Generally, though, when not referring to the actual dish, it means unfancy, frills-free food of the sort Stuart McHardy describes the Dundonian dockers eating in Speakin o Dundee: Tales Tellt Aroun the Toun (2010).

 

“It wis the tradeetional grub that they liked, beef stews and pies and tatties an mince, wi dumplins an mealie puddins an piles o tatties and neeps and carrots, an mebbe Brussels sprouts or cabbage.”

 

 

And it’s hard to disagree with JK Annand’s verdict (From A Wale o Rhymes, 1989):

 

“I dinna like hail tatties Pit on my plate o mince For when I tak my denner I eat them baith at yince.
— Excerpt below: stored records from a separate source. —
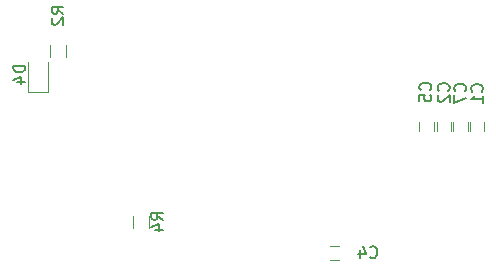
<source format=gbr>
G04 #@! TF.FileFunction,Legend,Bot*
%FSLAX46Y46*%
G04 Gerber Fmt 4.6, Leading zero omitted, Abs format (unit mm)*
G04 Created by KiCad (PCBNEW 4.0.7) date 04/12/18 23:57:26*
%MOMM*%
%LPD*%
G01*
G04 APERTURE LIST*
%ADD10C,0.100000*%
%ADD11C,0.120000*%
%ADD12C,0.150000*%
G04 APERTURE END LIST*
D10*
D11*
X171389600Y-85414600D02*
X171389600Y-84714600D01*
X170189600Y-84714600D02*
X170189600Y-85414600D01*
X167395600Y-84714600D02*
X167395600Y-85414600D01*
X168595600Y-85414600D02*
X168595600Y-84714600D01*
X134702000Y-78189200D02*
X134702000Y-79189200D01*
X136062000Y-79189200D02*
X136062000Y-78189200D01*
X141661600Y-92616400D02*
X141661600Y-93616400D01*
X143021600Y-93616400D02*
X143021600Y-92616400D01*
X159100000Y-95158000D02*
X158400000Y-95158000D01*
X158400000Y-96358000D02*
X159100000Y-96358000D01*
X165947800Y-84714600D02*
X165947800Y-85414600D01*
X167147800Y-85414600D02*
X167147800Y-84714600D01*
X168818000Y-84714600D02*
X168818000Y-85414600D01*
X170018000Y-85414600D02*
X170018000Y-84714600D01*
X134504800Y-82170400D02*
X132804800Y-82170400D01*
X132804800Y-82170400D02*
X132804800Y-79620400D01*
X134504800Y-82170400D02*
X134504800Y-79620400D01*
D12*
X171222943Y-82103934D02*
X171270562Y-82056315D01*
X171318181Y-81913458D01*
X171318181Y-81818220D01*
X171270562Y-81675362D01*
X171175324Y-81580124D01*
X171080086Y-81532505D01*
X170889610Y-81484886D01*
X170746752Y-81484886D01*
X170556276Y-81532505D01*
X170461038Y-81580124D01*
X170365800Y-81675362D01*
X170318181Y-81818220D01*
X170318181Y-81913458D01*
X170365800Y-82056315D01*
X170413419Y-82103934D01*
X171318181Y-83056315D02*
X171318181Y-82484886D01*
X171318181Y-82770600D02*
X170318181Y-82770600D01*
X170461038Y-82675362D01*
X170556276Y-82580124D01*
X170603895Y-82484886D01*
X168403543Y-82027734D02*
X168451162Y-81980115D01*
X168498781Y-81837258D01*
X168498781Y-81742020D01*
X168451162Y-81599162D01*
X168355924Y-81503924D01*
X168260686Y-81456305D01*
X168070210Y-81408686D01*
X167927352Y-81408686D01*
X167736876Y-81456305D01*
X167641638Y-81503924D01*
X167546400Y-81599162D01*
X167498781Y-81742020D01*
X167498781Y-81837258D01*
X167546400Y-81980115D01*
X167594019Y-82027734D01*
X167594019Y-82408686D02*
X167546400Y-82456305D01*
X167498781Y-82551543D01*
X167498781Y-82789639D01*
X167546400Y-82884877D01*
X167594019Y-82932496D01*
X167689257Y-82980115D01*
X167784495Y-82980115D01*
X167927352Y-82932496D01*
X168498781Y-82361067D01*
X168498781Y-82980115D01*
X135808981Y-75499934D02*
X135332790Y-75166600D01*
X135808981Y-74928505D02*
X134808981Y-74928505D01*
X134808981Y-75309458D01*
X134856600Y-75404696D01*
X134904219Y-75452315D01*
X134999457Y-75499934D01*
X135142314Y-75499934D01*
X135237552Y-75452315D01*
X135285171Y-75404696D01*
X135332790Y-75309458D01*
X135332790Y-74928505D01*
X134904219Y-75880886D02*
X134856600Y-75928505D01*
X134808981Y-76023743D01*
X134808981Y-76261839D01*
X134856600Y-76357077D01*
X134904219Y-76404696D01*
X134999457Y-76452315D01*
X135094695Y-76452315D01*
X135237552Y-76404696D01*
X135808981Y-75833267D01*
X135808981Y-76452315D01*
X144243981Y-92949734D02*
X143767790Y-92616400D01*
X144243981Y-92378305D02*
X143243981Y-92378305D01*
X143243981Y-92759258D01*
X143291600Y-92854496D01*
X143339219Y-92902115D01*
X143434457Y-92949734D01*
X143577314Y-92949734D01*
X143672552Y-92902115D01*
X143720171Y-92854496D01*
X143767790Y-92759258D01*
X143767790Y-92378305D01*
X143577314Y-93806877D02*
X144243981Y-93806877D01*
X143196362Y-93568781D02*
X143910648Y-93330686D01*
X143910648Y-93949734D01*
X161761466Y-96115143D02*
X161809085Y-96162762D01*
X161951942Y-96210381D01*
X162047180Y-96210381D01*
X162190038Y-96162762D01*
X162285276Y-96067524D01*
X162332895Y-95972286D01*
X162380514Y-95781810D01*
X162380514Y-95638952D01*
X162332895Y-95448476D01*
X162285276Y-95353238D01*
X162190038Y-95258000D01*
X162047180Y-95210381D01*
X161951942Y-95210381D01*
X161809085Y-95258000D01*
X161761466Y-95305619D01*
X160904323Y-95543714D02*
X160904323Y-96210381D01*
X161142419Y-95162762D02*
X161380514Y-95877048D01*
X160761466Y-95877048D01*
X166854143Y-81976934D02*
X166901762Y-81929315D01*
X166949381Y-81786458D01*
X166949381Y-81691220D01*
X166901762Y-81548362D01*
X166806524Y-81453124D01*
X166711286Y-81405505D01*
X166520810Y-81357886D01*
X166377952Y-81357886D01*
X166187476Y-81405505D01*
X166092238Y-81453124D01*
X165997000Y-81548362D01*
X165949381Y-81691220D01*
X165949381Y-81786458D01*
X165997000Y-81929315D01*
X166044619Y-81976934D01*
X165949381Y-82881696D02*
X165949381Y-82405505D01*
X166425571Y-82357886D01*
X166377952Y-82405505D01*
X166330333Y-82500743D01*
X166330333Y-82738839D01*
X166377952Y-82834077D01*
X166425571Y-82881696D01*
X166520810Y-82929315D01*
X166758905Y-82929315D01*
X166854143Y-82881696D01*
X166901762Y-82834077D01*
X166949381Y-82738839D01*
X166949381Y-82500743D01*
X166901762Y-82405505D01*
X166854143Y-82357886D01*
X169800543Y-82053134D02*
X169848162Y-82005515D01*
X169895781Y-81862658D01*
X169895781Y-81767420D01*
X169848162Y-81624562D01*
X169752924Y-81529324D01*
X169657686Y-81481705D01*
X169467210Y-81434086D01*
X169324352Y-81434086D01*
X169133876Y-81481705D01*
X169038638Y-81529324D01*
X168943400Y-81624562D01*
X168895781Y-81767420D01*
X168895781Y-81862658D01*
X168943400Y-82005515D01*
X168991019Y-82053134D01*
X168895781Y-82386467D02*
X168895781Y-83053134D01*
X169895781Y-82624562D01*
X132557781Y-79906905D02*
X131557781Y-79906905D01*
X131557781Y-80145000D01*
X131605400Y-80287858D01*
X131700638Y-80383096D01*
X131795876Y-80430715D01*
X131986352Y-80478334D01*
X132129210Y-80478334D01*
X132319686Y-80430715D01*
X132414924Y-80383096D01*
X132510162Y-80287858D01*
X132557781Y-80145000D01*
X132557781Y-79906905D01*
X131891114Y-81335477D02*
X132557781Y-81335477D01*
X131510162Y-81097381D02*
X132224448Y-80859286D01*
X132224448Y-81478334D01*
M02*

</source>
Sae mash and mix the tatties Wi mince into the mashin, And sic a tasty denner Will aye be voted ‘Smashin!’.

 

 

‘Mince and tatties’ is also used adjectivally to describe anything plain – for example, from Scotland on Sunday (1998):

 

“Some of them are in cul-de-sac restaurants in the city centre where tonight there’s lamb and ginger and red wine on the menu, served on a crust of oatmeal, a long way from the city’s mince and tatties image”.

 

 

Finally, Scotland on Sunday (2022) reported:

 

“Not every pundit acknowledges the big injury list when pronouncing. Lots of pundits like mince-and-tatties football and are suspicious of deviations”.